Reading Thai web forums you might conclude that Thai people in general don’t put too much trust in their justice system. You might also think that this kind of thing has happened before, or, actually just happens. It does of course, and I don’t have to make a list of incidents because they are more widespread than schools.

Just a couple of comments, that mirrored most other comments on the Pantip forum said:

“Thai cops can do anything, except beat the rich.”

“It’s all about the money, money, money…”

While the story, just like the one about the 16 year old girl from a ‘good’ family who caused a crash on a highway that killed 9 people and has not been punished, is one that has maddened many Thais, it’s also, I think, something people accept, a bit like they accept genital warts, rain, or tax on beer.

It’s what you might call a ‘learned helplessness’, a submission to a corrupt and seemingly immutable system. The kind of thing you must put up with, and perhaps hope one day you might get lucky and make friends with a VIP who carries a bunch of get-out-of-jail cards in his wallet. It’s a subplot in a badly functioning society.

This is not to say the justice system is not functioning. It’s functioning at a rare speed actually. Thailand has a hearty prison population, although the judges must be bored as no one fights their case even if they’re as innocent as the Guildford Four. Luckily for some there’s usually an under the table payment procedure the press never mention. Petty criminals do the time, especially those stubborn drug mules reaching for a fast buck, or those damned advocates of freedom vaguely deemed a threat to national security, but if you’re a proper criminal, say a geezer that users his political position to make billions of baht, or a murderous cop with clout, then the only chance of you being sent down is because someone bigger than you wants you out of the way.

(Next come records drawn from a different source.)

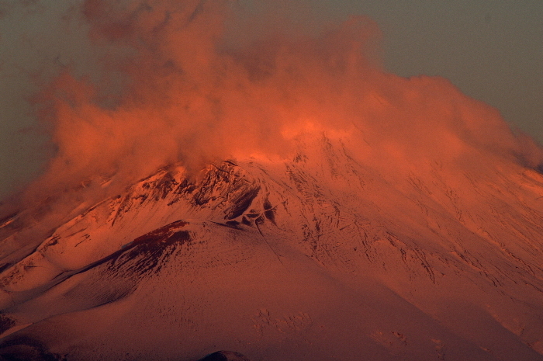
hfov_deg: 5.5
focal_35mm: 375
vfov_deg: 3.7
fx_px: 5650
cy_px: 180
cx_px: 272
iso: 100
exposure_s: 1/20
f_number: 11
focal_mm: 250
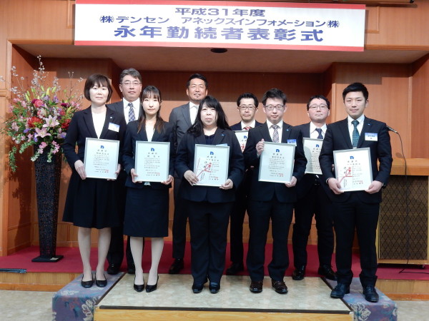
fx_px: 446
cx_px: 214
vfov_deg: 39.7
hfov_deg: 51.4
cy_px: 160
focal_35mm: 36
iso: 200
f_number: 4
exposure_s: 1/10
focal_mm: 6.4
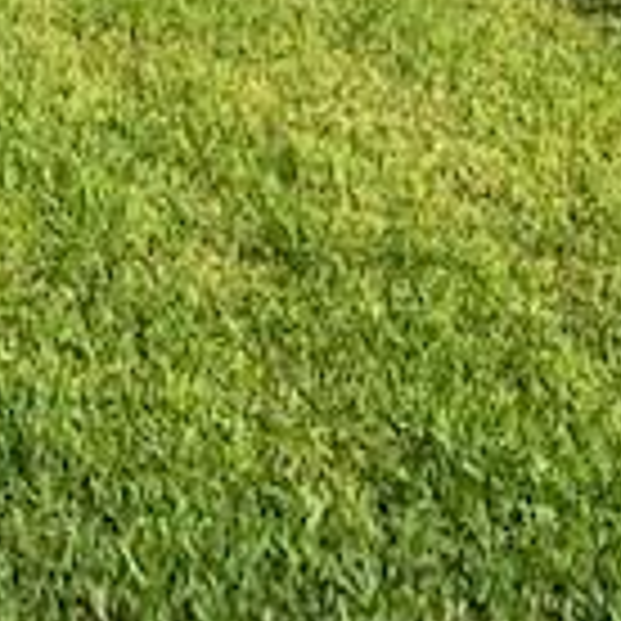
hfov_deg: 14.4
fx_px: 2334
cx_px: -216
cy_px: -382
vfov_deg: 14.0
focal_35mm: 115
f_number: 1.8
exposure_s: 1/1499
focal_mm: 3.99
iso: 20
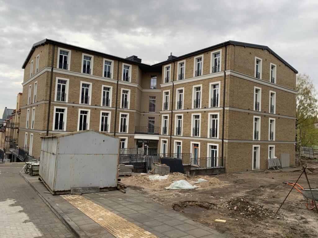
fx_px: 239
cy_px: 119
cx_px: 159
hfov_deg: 67.3
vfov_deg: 53.1
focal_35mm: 26
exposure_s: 1/251
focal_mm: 4.25
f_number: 1.8
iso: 25
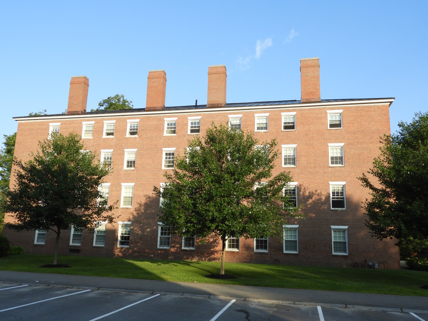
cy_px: 160
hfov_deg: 60.0
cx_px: 214
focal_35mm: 30
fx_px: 371
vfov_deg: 46.8
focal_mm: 5.4
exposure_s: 1/400
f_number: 3.5
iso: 100
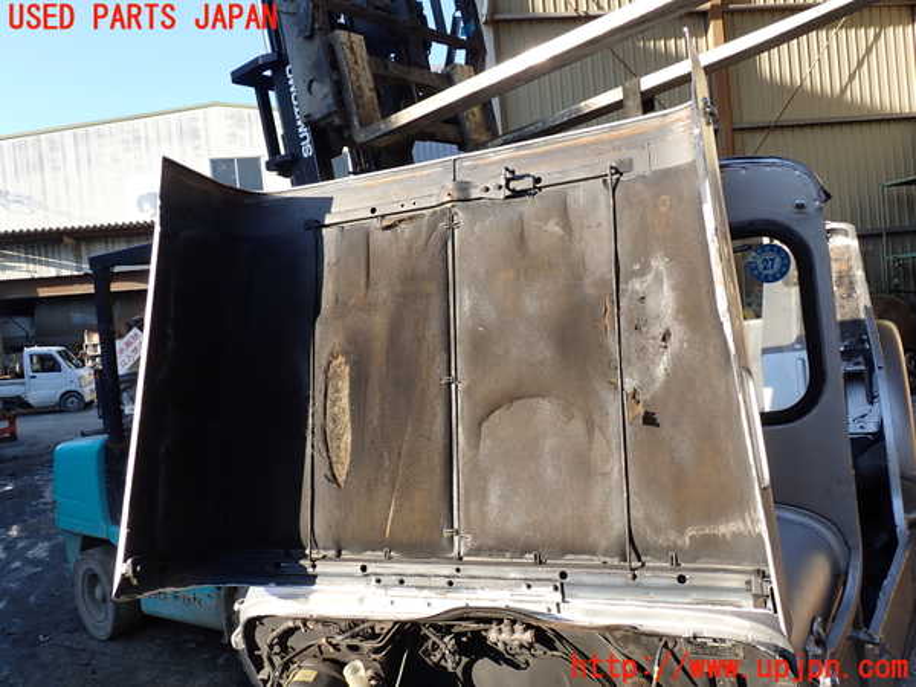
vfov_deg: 46.8
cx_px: 458
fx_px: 794
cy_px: 344
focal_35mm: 30
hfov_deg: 60.0
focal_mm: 5.4
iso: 100
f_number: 3.2
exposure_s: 1/320
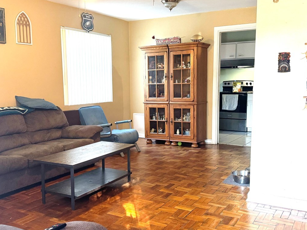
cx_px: 149
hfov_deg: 49.0
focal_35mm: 38
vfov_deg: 37.7
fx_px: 337
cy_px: 123
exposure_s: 1/60
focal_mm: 6.76
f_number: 1.78
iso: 320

And society has the iron nerve to call this a ‘justice system’. Let’s be honest, it’s an ‘Injustice System’.

The biggest threat to national security, and I take it that means the nation’s security, yours, mine, his, hers, is the fact an unjust society prevails. While there are courts and policemen to make us all feel good, much of this justice thing is a charade and we know it. I’m actually amazed the authorities keep the charade going. I guess it’s all part of the noble lie.

Only today did I write this highly amusing piece of brazen mendacity:

Deputy Prime Minister and Finance Minister Kittiratt Na-Ranong said that the price hike was not profit orientated, but it was to reduce the number of drinkers in Thailand.”

I guess we are expected to believe almost anything.

We are born into injustice. How much money you have will most certainly be the barometer of how much justice you can acquire, the world over. In Thailand, unfortunately, this is accepted. No one would deny it, unless they were writing a press release. Nepotism and the patronage system are customary vices.

But perhaps there is hope in institutions such as the DSI (Department of Special Investigations), and perhaps the new generation won’t think that being a judge means you can get away with anything, even throwing your Khao Pad Gai at a bunch of bemused policemen. Maybe in the future when a politician’s son shoots and kills a man in a nightclub he might see the inside of jail cell.

I have nothing against this young Red Bull heir. I’m not harboring working class rage or snobbery. I don’t even think that his going to jail will help him, or help anyone else. He won’t be rehabilitated, no one is. Jail is a rotten concept, but it’s all we have right now. The idea of punishment is nasty in every sense. But his impunity sends a nastier stink across society. If he does get away with this it’s another smack in the face to the majority of Thai people, and I wonder how many slaps the masses can inure.